- **Reading text**
•••••

Brands are seeing this is fuel for their business. Instead of looking at The RealReal with perplexity or even potential animosity, now there is excitement around how to plug in a resale model and provide a luxury service for customers.

What are the biggest benefits of consignment?

We encourage all brands to think about how their garments are made. Consumers are becoming savvier about the impact the fashion industry has on the environment — it’s the second-largest polluter in the world. A lot of times customer values inform corporate values.

On the economic side, we ask our customers and consignors every quarter how using The RealReal has changed their shopping habits. The growing majority say that when they’re out shopping for new items, they’re checking the resale value. There’s an incentive for brands to make items that retain their value.

The environmental benefits stem from items that are made well lasting even beyond the useful life for that individual consumer. They can stay in the economy.

Are other luxury brands besides Stella McCartney considering resale?

•••••

- **The problem**
Can you quote the luxury resale interview, starting with "On the economic" and going on through "in the economy."?

[Source texts for formatted documents]
•••••

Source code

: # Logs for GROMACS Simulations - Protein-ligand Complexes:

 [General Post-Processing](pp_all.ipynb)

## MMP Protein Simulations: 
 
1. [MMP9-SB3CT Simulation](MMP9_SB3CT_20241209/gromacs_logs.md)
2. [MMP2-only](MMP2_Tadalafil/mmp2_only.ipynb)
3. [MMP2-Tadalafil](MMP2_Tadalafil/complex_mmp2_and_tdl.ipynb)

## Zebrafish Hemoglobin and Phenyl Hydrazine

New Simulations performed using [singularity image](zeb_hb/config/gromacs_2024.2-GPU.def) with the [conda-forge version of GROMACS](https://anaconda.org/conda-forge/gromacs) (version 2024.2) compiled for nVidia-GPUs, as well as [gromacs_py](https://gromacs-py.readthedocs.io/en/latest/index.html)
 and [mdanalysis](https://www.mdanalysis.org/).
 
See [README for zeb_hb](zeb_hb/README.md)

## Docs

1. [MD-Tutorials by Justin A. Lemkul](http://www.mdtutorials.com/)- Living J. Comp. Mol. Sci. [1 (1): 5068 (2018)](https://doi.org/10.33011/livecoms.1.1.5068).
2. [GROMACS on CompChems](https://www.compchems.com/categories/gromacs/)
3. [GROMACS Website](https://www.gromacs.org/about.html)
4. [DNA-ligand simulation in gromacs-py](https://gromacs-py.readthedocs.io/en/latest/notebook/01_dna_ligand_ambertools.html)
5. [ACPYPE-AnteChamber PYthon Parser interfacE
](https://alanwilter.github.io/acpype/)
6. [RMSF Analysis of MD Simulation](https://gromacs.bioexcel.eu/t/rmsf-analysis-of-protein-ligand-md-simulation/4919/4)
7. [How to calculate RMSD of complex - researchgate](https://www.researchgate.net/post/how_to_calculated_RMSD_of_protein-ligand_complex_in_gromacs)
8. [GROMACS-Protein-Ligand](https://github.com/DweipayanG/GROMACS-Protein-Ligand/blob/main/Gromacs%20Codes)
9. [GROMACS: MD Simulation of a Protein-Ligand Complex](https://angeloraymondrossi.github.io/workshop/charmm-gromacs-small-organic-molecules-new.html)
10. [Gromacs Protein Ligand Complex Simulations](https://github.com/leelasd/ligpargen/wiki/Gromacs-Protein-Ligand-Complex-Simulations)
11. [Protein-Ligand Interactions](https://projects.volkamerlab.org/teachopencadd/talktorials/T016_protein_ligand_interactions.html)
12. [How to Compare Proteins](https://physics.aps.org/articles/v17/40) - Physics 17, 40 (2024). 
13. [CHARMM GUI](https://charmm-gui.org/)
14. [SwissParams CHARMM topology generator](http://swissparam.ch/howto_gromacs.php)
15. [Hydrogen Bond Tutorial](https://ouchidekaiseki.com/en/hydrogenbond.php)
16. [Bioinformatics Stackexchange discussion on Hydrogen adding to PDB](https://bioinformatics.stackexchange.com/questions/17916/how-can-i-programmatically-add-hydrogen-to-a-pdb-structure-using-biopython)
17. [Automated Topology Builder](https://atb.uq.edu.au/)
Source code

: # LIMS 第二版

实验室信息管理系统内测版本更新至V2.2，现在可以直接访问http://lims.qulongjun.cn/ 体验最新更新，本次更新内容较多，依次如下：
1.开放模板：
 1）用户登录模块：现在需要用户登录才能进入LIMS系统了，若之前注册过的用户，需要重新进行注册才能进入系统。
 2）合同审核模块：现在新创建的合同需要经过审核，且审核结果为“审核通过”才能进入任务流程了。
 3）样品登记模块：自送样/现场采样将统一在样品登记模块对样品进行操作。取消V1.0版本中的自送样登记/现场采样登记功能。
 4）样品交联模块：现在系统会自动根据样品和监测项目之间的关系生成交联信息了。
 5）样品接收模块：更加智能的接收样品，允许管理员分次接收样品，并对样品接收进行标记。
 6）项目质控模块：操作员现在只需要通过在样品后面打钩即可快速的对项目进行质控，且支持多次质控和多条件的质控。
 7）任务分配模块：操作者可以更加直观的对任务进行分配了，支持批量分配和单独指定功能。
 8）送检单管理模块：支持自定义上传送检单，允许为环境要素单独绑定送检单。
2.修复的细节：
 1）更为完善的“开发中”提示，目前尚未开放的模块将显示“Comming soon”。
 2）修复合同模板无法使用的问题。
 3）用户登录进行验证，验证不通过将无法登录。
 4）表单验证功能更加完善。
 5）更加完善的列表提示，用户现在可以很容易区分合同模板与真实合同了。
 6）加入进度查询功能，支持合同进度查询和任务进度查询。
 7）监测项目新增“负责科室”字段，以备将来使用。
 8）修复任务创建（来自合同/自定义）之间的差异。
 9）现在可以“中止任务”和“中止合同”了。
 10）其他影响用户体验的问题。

•••••

- **Solution**
On the economic side, we ask our customers and consignors every quarter how using The RealReal has changed their shopping habits. The growing majority say that when they’re out shopping for new items, they’re checking the resale value. There’s an incentive for brands to make items that retain their value.

The environmental benefits stem from items that are made well lasting even beyond the useful life for that individual consumer. They can stay in the economy.